[MATERIALS PROVIDED Boundary: Start]

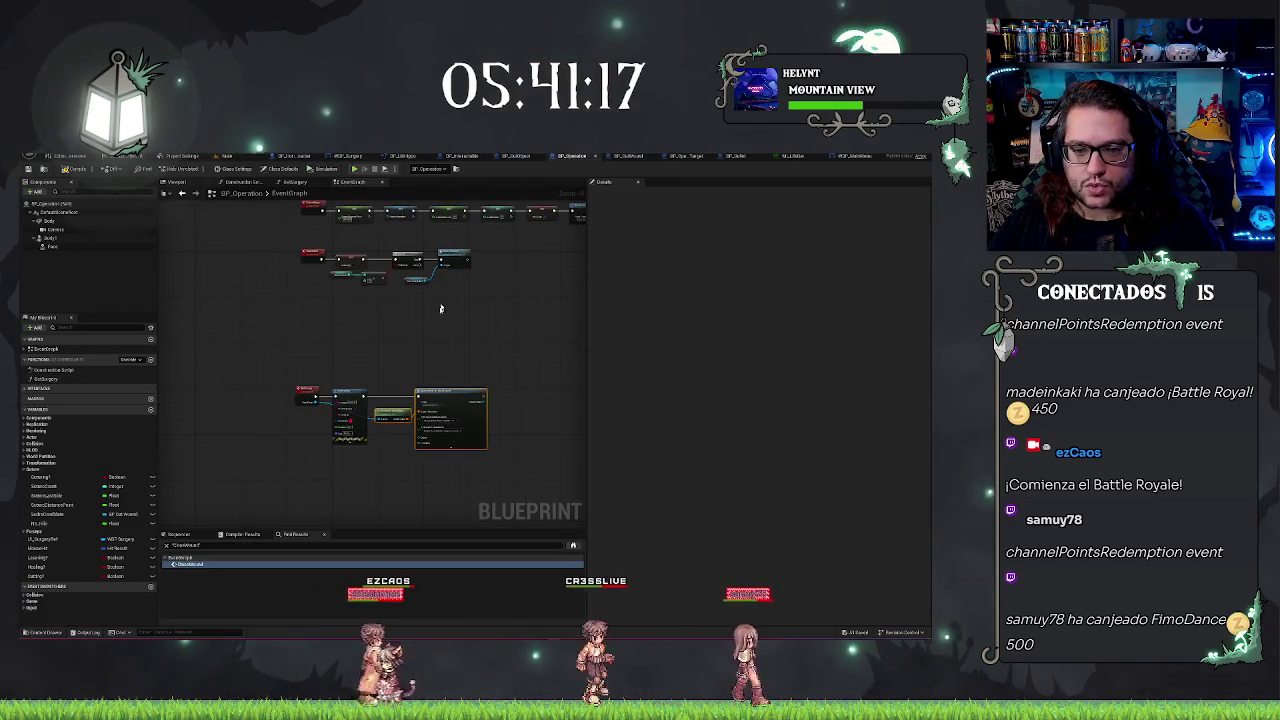
# Nudge the Get Actor Transform and SpawnActor nodes up, zoom out, and launch the game
pyautogui.moveTo(397, 393); pyautogui.dragTo(382, 371)
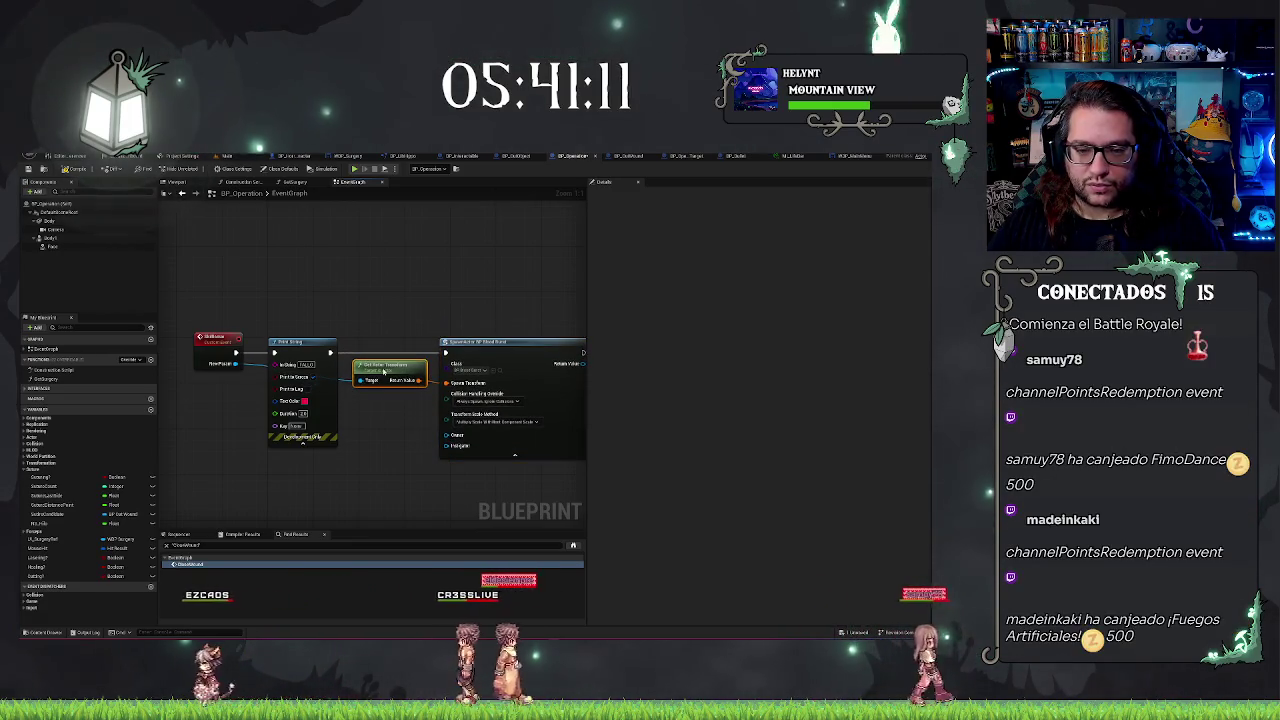
pyautogui.click(453, 293)
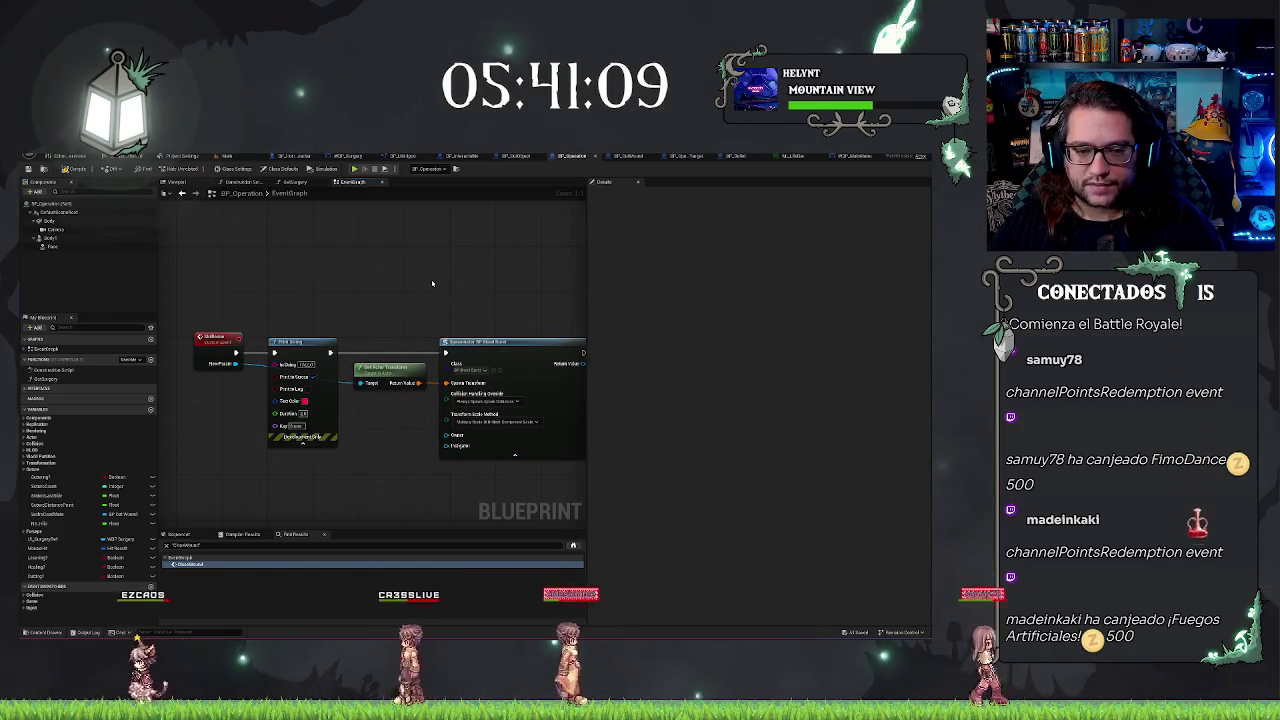
pyautogui.scroll(-2, 445, 310)
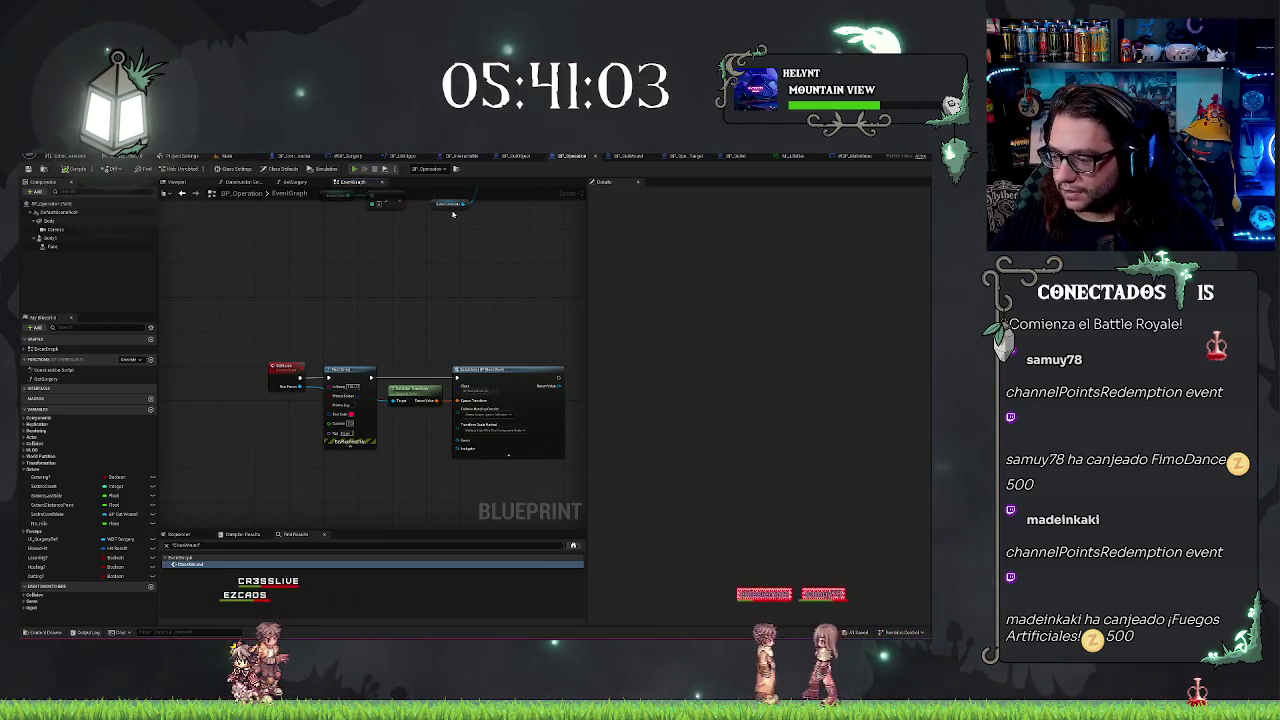
pyautogui.press('alt+Tab')
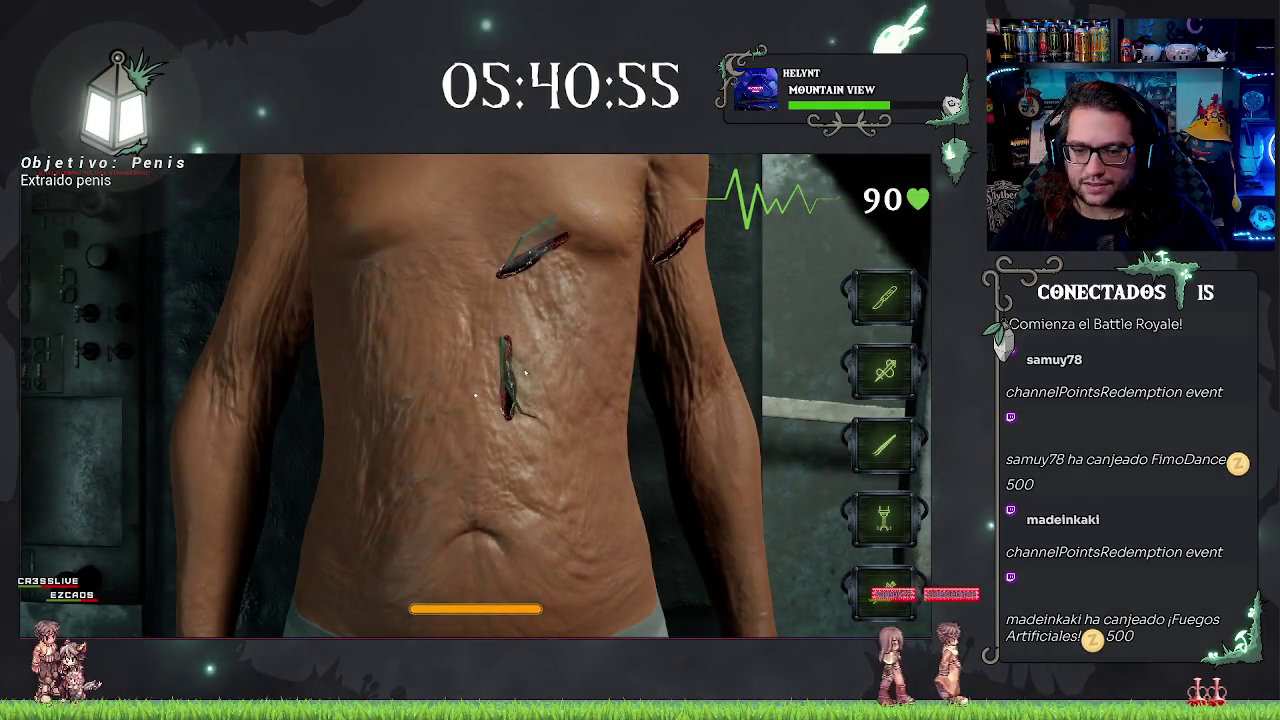
# Cut open the vertical abdominal incision in the running game
pyautogui.click(522, 373)
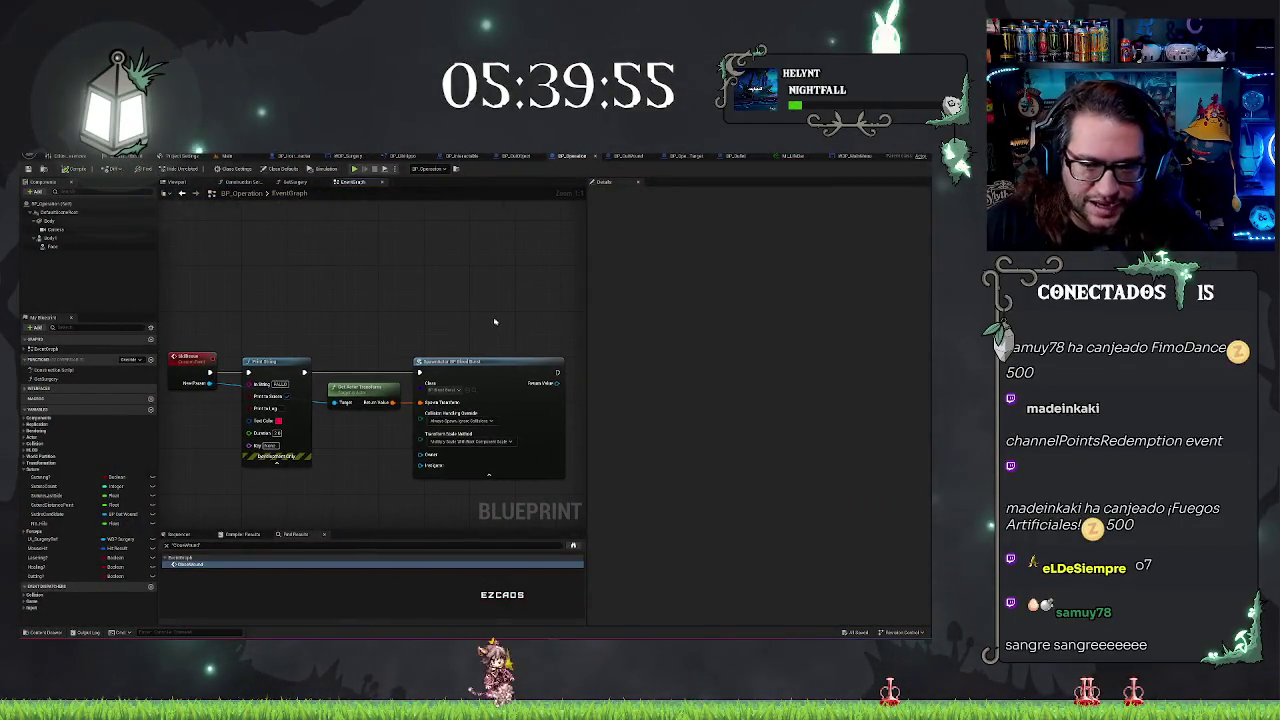
# Play the Main level in the editor and strike the torso to trigger the blood burst
pyautogui.click(245, 157)
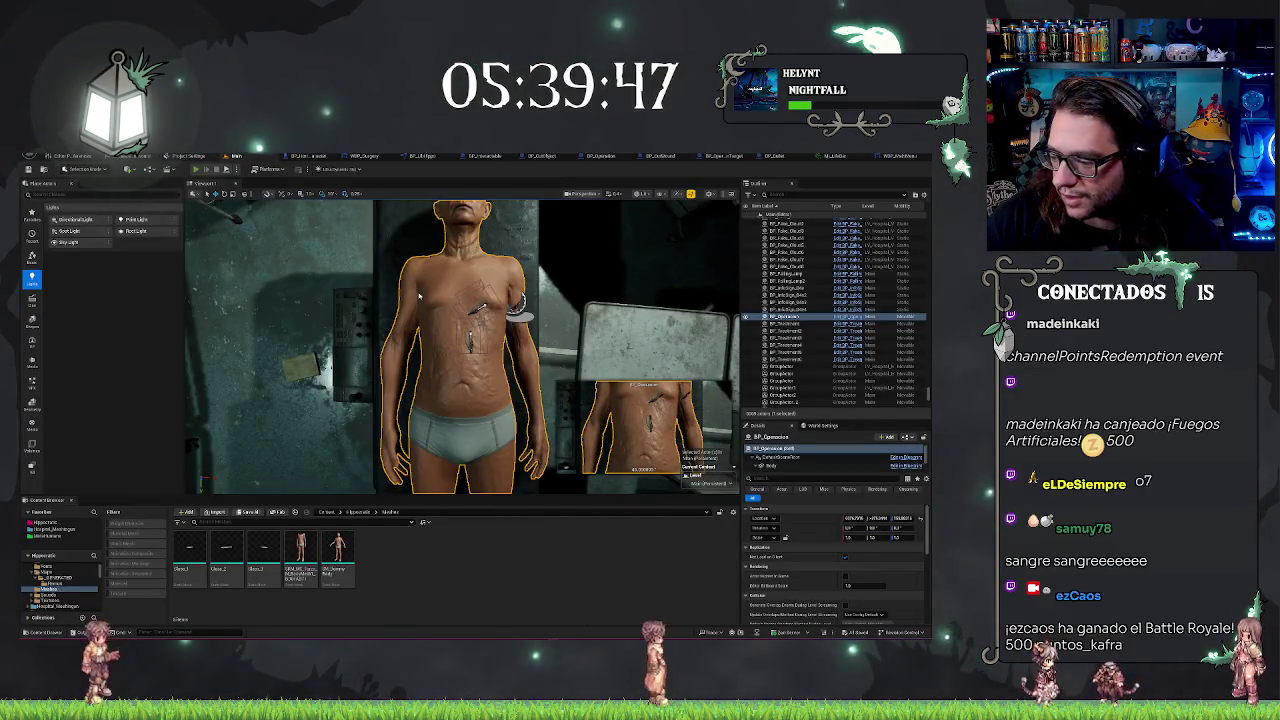
pyautogui.press('alt+p')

[MATERIALS PROVIDED Boundary: End]

ASSIGNMENT —
The response consists of the lines above that contain "game".

TASK OUTPUT —
# Nudge the Get Actor Transform and SpawnActor nodes up, zoom out, and launch the game
# Cut open the vertical abdominal incision in the running game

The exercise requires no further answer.